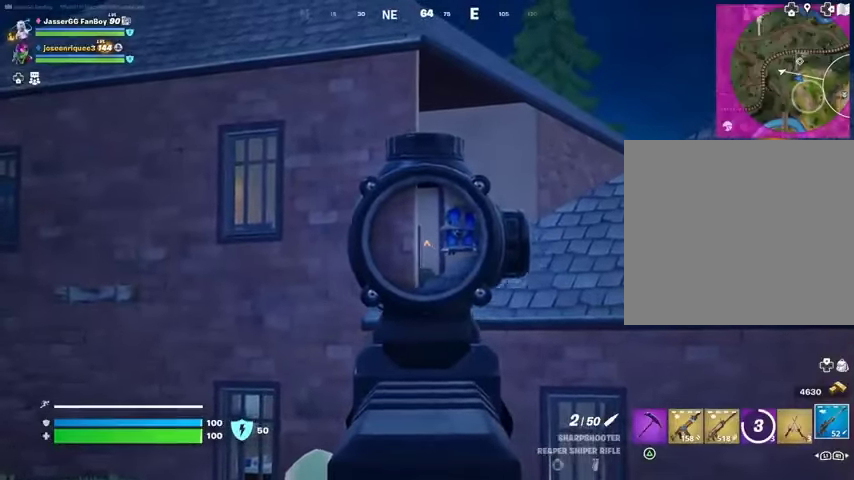
{"dt_ms": 500, "buttons": ["L2"], "left_stick": "down", "right_stick": "center", "events": [[33, "left_stick", "down-right"], [300, "left_stick", "down"]]}
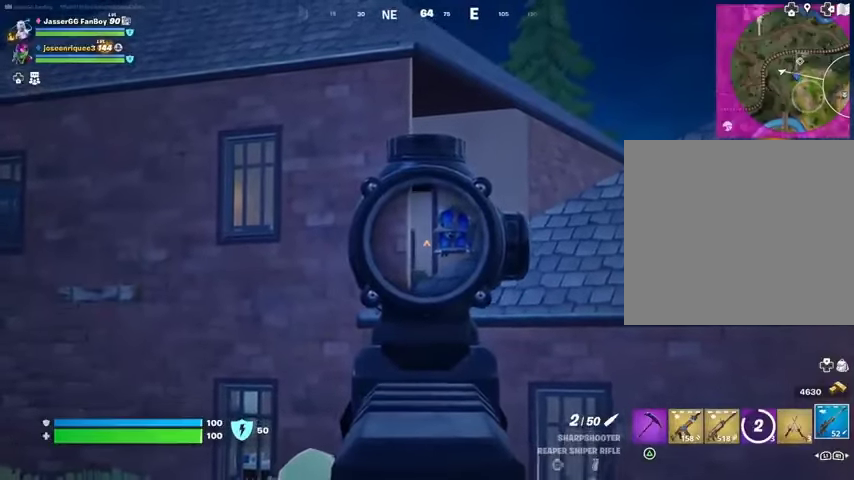
{"dt_ms": 500, "buttons": ["L2"], "left_stick": "down", "right_stick": "center", "events": []}
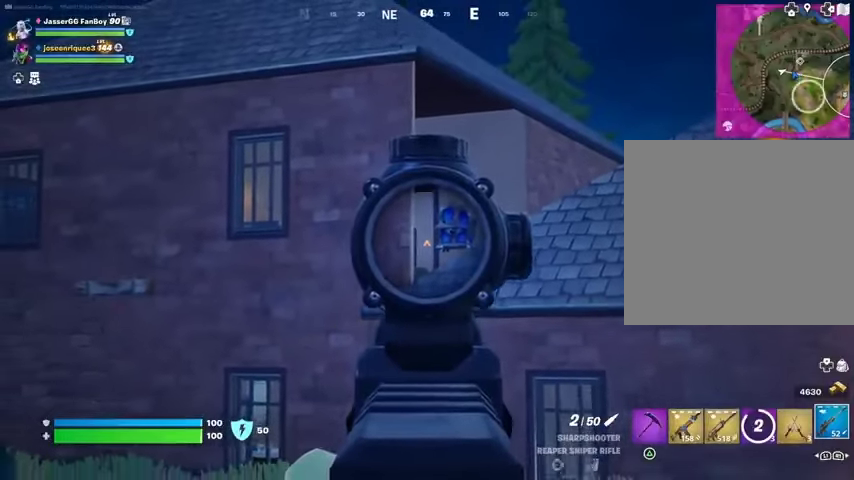
{"dt_ms": 500, "buttons": ["L2"], "left_stick": "down-right", "right_stick": "center", "events": [[367, "left_stick", "center"], [500, "left_stick", "down-right"]]}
··········
Every word of the material above should be copied exactly; no pictures.

{"dt_ms": 500, "buttons": ["L2"], "left_stick": "down", "right_stick": "center", "events": [[33, "left_stick", "down-right"], [300, "left_stick", "down"]]}
{"dt_ms": 500, "buttons": ["L2"], "left_stick": "down", "right_stick": "center", "events": []}
{"dt_ms": 500, "buttons": ["L2"], "left_stick": "down-right", "right_stick": "center", "events": [[367, "left_stick", "center"], [500, "left_stick", "down-right"]]}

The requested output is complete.